### Task objective
Could you extract every one of the lines below and reproduce each one word for word?

### Stored data
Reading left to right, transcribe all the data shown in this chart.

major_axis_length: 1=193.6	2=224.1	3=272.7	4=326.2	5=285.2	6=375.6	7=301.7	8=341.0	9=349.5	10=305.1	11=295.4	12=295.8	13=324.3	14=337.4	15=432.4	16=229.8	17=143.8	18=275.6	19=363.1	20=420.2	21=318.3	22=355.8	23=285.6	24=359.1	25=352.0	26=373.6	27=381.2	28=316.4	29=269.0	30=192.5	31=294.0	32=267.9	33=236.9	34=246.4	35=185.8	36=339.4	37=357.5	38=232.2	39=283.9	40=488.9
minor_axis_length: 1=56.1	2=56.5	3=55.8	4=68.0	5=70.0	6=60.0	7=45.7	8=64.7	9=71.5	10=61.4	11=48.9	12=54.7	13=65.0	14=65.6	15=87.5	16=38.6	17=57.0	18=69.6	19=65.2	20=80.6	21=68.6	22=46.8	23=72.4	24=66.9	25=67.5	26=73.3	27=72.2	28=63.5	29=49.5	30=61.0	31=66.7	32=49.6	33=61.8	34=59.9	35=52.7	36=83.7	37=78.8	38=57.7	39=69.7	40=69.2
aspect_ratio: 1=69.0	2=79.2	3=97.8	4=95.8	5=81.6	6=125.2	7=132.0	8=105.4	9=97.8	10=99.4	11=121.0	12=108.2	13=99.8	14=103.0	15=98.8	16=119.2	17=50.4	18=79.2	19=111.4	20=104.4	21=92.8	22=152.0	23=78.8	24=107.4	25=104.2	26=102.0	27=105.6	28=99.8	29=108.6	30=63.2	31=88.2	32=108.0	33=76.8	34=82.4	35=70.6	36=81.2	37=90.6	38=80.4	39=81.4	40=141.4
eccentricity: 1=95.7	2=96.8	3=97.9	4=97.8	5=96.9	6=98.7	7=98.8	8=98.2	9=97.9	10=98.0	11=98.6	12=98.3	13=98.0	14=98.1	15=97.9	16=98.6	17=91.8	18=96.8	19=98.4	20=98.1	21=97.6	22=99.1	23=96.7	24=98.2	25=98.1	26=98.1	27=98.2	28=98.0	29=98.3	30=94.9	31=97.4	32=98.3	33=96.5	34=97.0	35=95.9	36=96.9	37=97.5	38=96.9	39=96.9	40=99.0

### Result of this task
Reading left to right, transcribe all the data shown in this chart.

major_axis_length: 1=193.6	2=224.1	3=272.7	4=326.2	5=285.2	6=375.6	7=301.7	8=341.0	9=349.5	10=305.1	11=295.4	12=295.8	13=324.3	14=337.4	15=432.4	16=229.8	17=143.8	18=275.6	19=363.1	20=420.2	21=318.3	22=355.8	23=285.6	24=359.1	25=352.0	26=373.6	27=381.2	28=316.4	29=269.0	30=192.5	31=294.0	32=267.9	33=236.9	34=246.4	35=185.8	36=339.4	37=357.5	38=232.2	39=283.9	40=488.9
minor_axis_length: 1=56.1	2=56.5	3=55.8	4=68.0	5=70.0	6=60.0	7=45.7	8=64.7	9=71.5	10=61.4	11=48.9	12=54.7	13=65.0	14=65.6	15=87.5	16=38.6	17=57.0	18=69.6	19=65.2	20=80.6	21=68.6	22=46.8	23=72.4	24=66.9	25=67.5	26=73.3	27=72.2	28=63.5	29=49.5	30=61.0	31=66.7	32=49.6	33=61.8	34=59.9	35=52.7	36=83.7	37=78.8	38=57.7	39=69.7	40=69.2
aspect_ratio: 1=69.0	2=79.2	3=97.8	4=95.8	5=81.6	6=125.2	7=132.0	8=105.4	9=97.8	10=99.4	11=121.0	12=108.2	13=99.8	14=103.0	15=98.8	16=119.2	17=50.4	18=79.2	19=111.4	20=104.4	21=92.8	22=152.0	23=78.8	24=107.4	25=104.2	26=102.0	27=105.6	28=99.8	29=108.6	30=63.2	31=88.2	32=108.0	33=76.8	34=82.4	35=70.6	36=81.2	37=90.6	38=80.4	39=81.4	40=141.4
eccentricity: 1=95.7	2=96.8	3=97.9	4=97.8	5=96.9	6=98.7	7=98.8	8=98.2	9=97.9	10=98.0	11=98.6	12=98.3	13=98.0	14=98.1	15=97.9	16=98.6	17=91.8	18=96.8	19=98.4	20=98.1	21=97.6	22=99.1	23=96.7	24=98.2	25=98.1	26=98.1	27=98.2	28=98.0	29=98.3	30=94.9	31=97.4	32=98.3	33=96.5	34=97.0	35=95.9	36=96.9	37=97.5	38=96.9	39=96.9	40=99.0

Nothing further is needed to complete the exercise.